____ Quoted passage

Justin Chatwin: Not to mention we had eight Rockstar Energy drinks and we felt like we were having seizures we were so high! There was a come down once we finished shooting this that's for sure.

James Marsters: But James (director) was very subtle about it. The whole time he knew he was only going to put the stunt people in if he absolutely had to and he was going to absolutely give us five chances to do it ourselves. I think if he would have told all of us that in the beginning, I think we would have run for the hills, but just day by day very calmly, he would give us one thing to do a day.

Director: James Wong: The amazing thing is for actors who aren't martial arts masters; I think the fight scenes look pretty darn good. I've worked with Jet Li before and you can just tell Jet " do this " and he can do it better and with more imagination that you can imagine and without any rehearsals, but with actors who aren't martial arts masters, it has to be cheorgraphed so precisely because we don't want people to hurt each other and they did a great job. They learned it all very well.

Have you all watched the movie? What did you think when you watched yourselves performing the superpowers with the CGI?

Jamie Chung: It blew my mind! James would not even give us even a sneak peek as to what he was working on. He would go into his Bat Cave and do his editing. I didn't hear back from anyone for the longest time and finally we sat down and watched it. It blew my mind! It was two hours long and it went by in five minutes! I was like: ‘That's it?! No!! None of my scenes were cut, thanks James. I was so impressed with all the special effects. It was so magical.

Justin Chatwin: I was nervous because there has never been an American adaptation of a manga, so James is really pioneering this ground for film makers. I was nervous, because I was like: ‘ Alright, I'm in an orange ninja suit with half a foot long hair, running around doing ninja stuff. This was either going to be really good or the end of my career. It might as well do it now rather than later! (Jokes) When I sat down to watch it, I was really nervous, but once the movie started, the music comes in and the characters come to life and just the colours and the tone, and the balance of violence and comedy " once it started, I mean, it started and then it ended and I was really happy. I think it's a super fun movie. It's up there in the vein of movies I loved growing up, like Ninja Turtles, Batman and Back to the Future, movies like that.

James Marsters: It reminded me of a freight train. It left the station and it didn't slow down. There are moments when I used to watch the anime where your jaw would just drop, there would be certain moments in the cartoon that the fight would happen and you would be like: I cannot believe I just saw that. And that was very much like the film. Right out the gates in the beginning of this picture, you're just blown to the back of your seat with the back-story, then you've got the fight on the wires and it all builds to the end in the desert. There were quite a few moments when I was like: Oh my! That's so huge. I was very happy too.

________

▸ Activity list
[a] Can you give the cast interview again between "Have you all" and "was so magical.", inclusive, swapping "Bat Cave" for "editing suite"?
[b] Could you rewrite the cast interview paragraph that begins "James Marsters: It reminded me of a freight train" more briefly, keeping its main facts?
[c] Will you go on with the cast interview from where it stops?
The data that comes next is separate material, apart from the cast interview.

____ Data provided

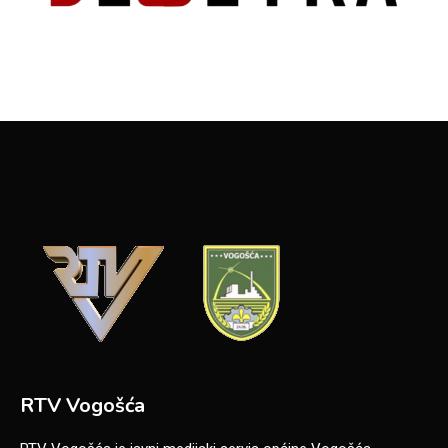
RTV Vogošća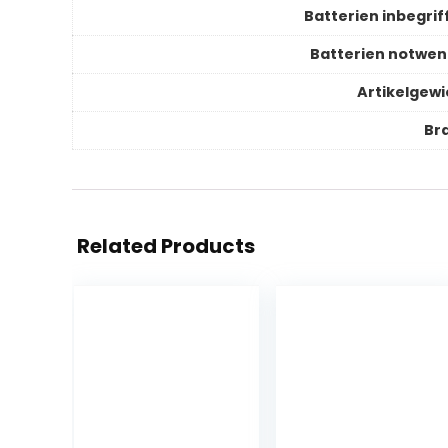
Batterien inbegrif
Batterien notwen
Artikelgewi
Br
Related Products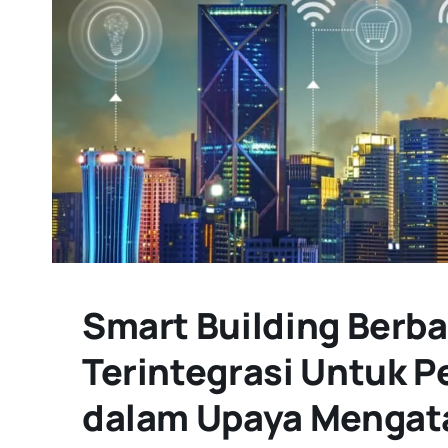
Smart Building Berbas
Terintegrasi Untuk 
dalam Upaya Mengat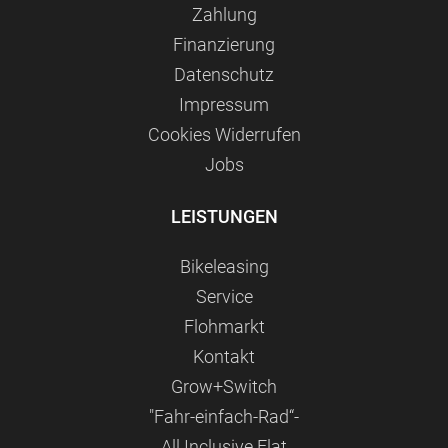
Zahlung
Finanzierung
Datenschutz
Impressum
Сookies Widerrufen
Jobs
LEISTUNGEN
Bikeleasing
Service
Flohmarkt
Kontakt
Grow+Switch
"Fahr-einfach-Rad“-
All Inclusive Flat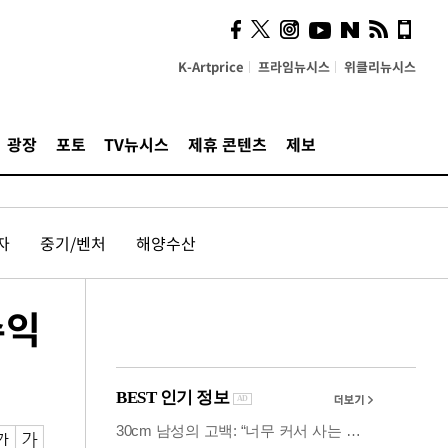
사이 해답 찾았죠"…알을
깨고 나온 '초자아'
K-Artprice
프라임뉴시스
위클리뉴시스
광장
포토
TV뉴시스
제휴 콘텐츠
제보
자
중기/벤처
해양수산
수익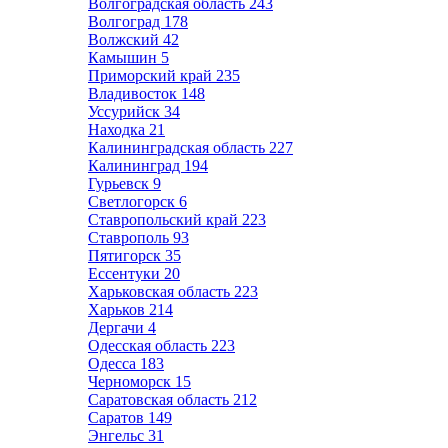
Волгоградская область
243
Волгоград
178
Волжский
42
Камышин
5
Приморский край
235
Владивосток
148
Уссурийск
34
Находка
21
Калининградская область
227
Калининград
194
Гурьевск
9
Светлогорск
6
Ставропольский край
223
Ставрополь
93
Пятигорск
35
Ессентуки
20
Харьковская область
223
Харьков
214
Дергачи
4
Одесская область
223
Одесса
183
Черноморск
15
Саратовская область
212
Саратов
149
Энгельс
31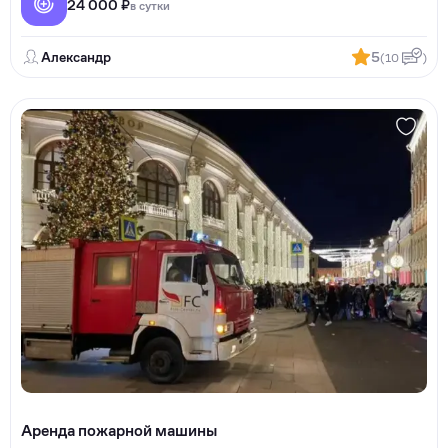
24 000 ₽
в сутки
Александр
5
(10
)
Аренда пожарной машины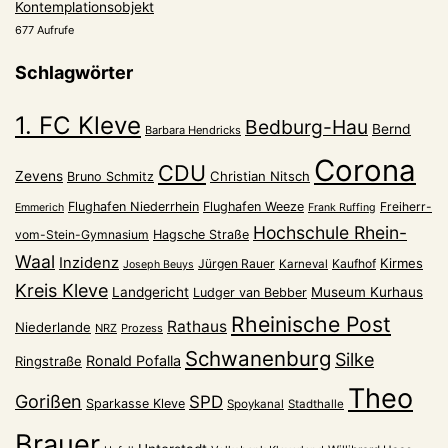
Kontemplationsobjekt
677 Aufrufe
Schlagwörter
1. FC Kleve
Bedburg-Hau
Bernd
Barbara Hendricks
Corona
CDU
Zevens
Christian Nitsch
Bruno Schmitz
Flughafen Niederrhein
Flughafen Weeze
Freiherr-
Emmerich
Frank Ruffing
Hochschule Rhein-
vom-Stein-Gymnasium
Hagsche Straße
Waal
Inzidenz
Kirmes
Jürgen Rauer
Kaufhof
Karneval
Joseph Beuys
Kreis Kleve
Landgericht
Museum Kurhaus
Ludger van Bebber
Rheinische Post
Rathaus
Niederlande
NRZ
Prozess
Schwanenburg
Silke
Ronald Pofalla
Ringstraße
Theo
Gorißen
SPD
Sparkasse Kleve
Spoykanal
Stadthalle
Brauer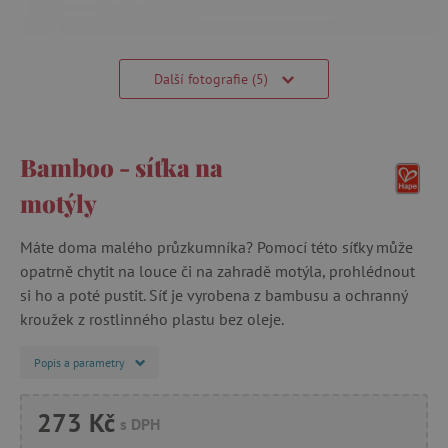
Další fotografie (5)
Bamboo - síťka na
motýly
Máte doma malého průzkumníka? Pomocí této síťky může
opatrně chytit na louce či na zahradě motýla, prohlédnout
si ho a poté pustit. Síť je vyrobena z bambusu a ochranný
kroužek z rostlinného plastu bez oleje.
Popis a parametry
273 Kč
s DPH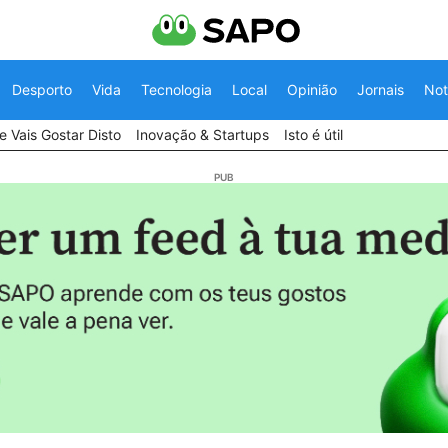
Desporto
Vida
Tecnologia
Local
Opinião
Jornais
Not
 Vais Gostar Disto
Inovação & Startups
Isto é útil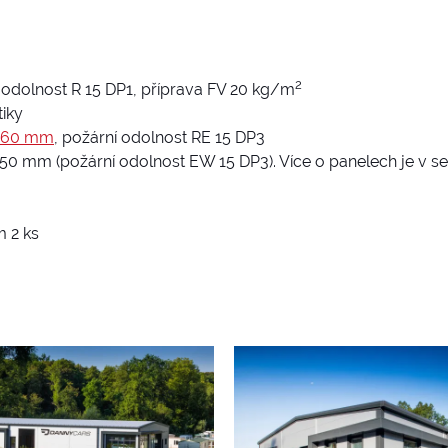
2
í odolnost R 15 DP1, příprava FV 20 kg/m
iky
160 mm
, požární odolnost RE 15 DP3
150 mm (požární odolnost EW 15 DP3). Více o panelech je v s
m 2 ks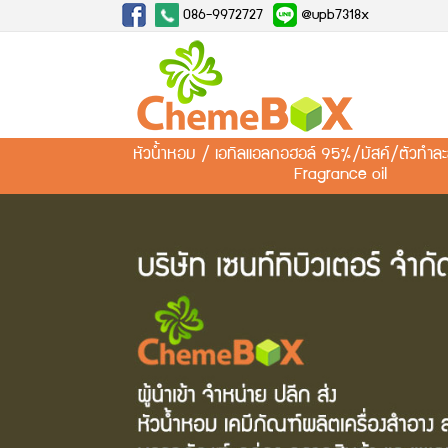
086-9972727
@upb7318x
หัวน้ำหอม / เอทิลแอลกอฮอล์ 95%/มัสค์/ตัวทำ
Fragrance oil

________

▸ Answer list
[a]
Have you all watched the movie? What did you think when you watched yourselves performing the superpowers with the CGI?

Jamie Chung: It blew my mind! James would not even give us even a sneak peek as to what he was working on. He would go into his editing suite and do his editing. I didn't hear back from anyone for the longest time and finally we sat down and watched it. It blew my mind! It was two hours long and it went by in five minutes! I was like: ‘That's it?! No!! None of my scenes were cut, thanks James. I was so impressed with all the special effects. It was so magical.

[b] James Marsters compared the film to a freight train that never slowed down once it left the station. The anime had jaw-dropping fight moments, and the film is much the same. It opens with a back-story that pushes viewers back in their seats, moves on to the fight on the wires, and builds to the end in the desert. Several moments struck him as huge, and he was very happy with it.

[c]
Have you all signed up for a sequel?

Justin Chatwin: Yeah. I'd be happy to do another one. It's so rare to do a movie where you really enjoy the company and now we've travelled around the world together promoting it. It's not on every movie where everyone bonds like we did . But we had so much fun filming this. I think it comes through in watching the film, you can see we are definitely having fun making this movie.

Joon Park: If you as in the viewers love it, then we could keep going on this journey together. It was really really fun.

James Marsters: There has to be sequels! There is such a wonderful story to unfold. There are so many places where these characters go. There are villains who get redeemed; there are heroes who fall to villainy. It's a wonderful source material and I'd be heartbroken if we don't keep going.

What singles this film out from other family action adventures with the manga element? What makes it different?

Director: James Wong: The source material makes it so different. Dragonball the manga takes us to a magical, specific place of its own and hopefully we capture that in the movie. It's fun and it doesn't take itself too seriously, but it also has really intense action. I think the combination of the fun and the action and the imagination of Akira Toriyama (manga creator) makes a big difference.

Justin Chatwin: And it's got hot ladies too. That doesn't hurt.

Is this the first time you've all had action figures?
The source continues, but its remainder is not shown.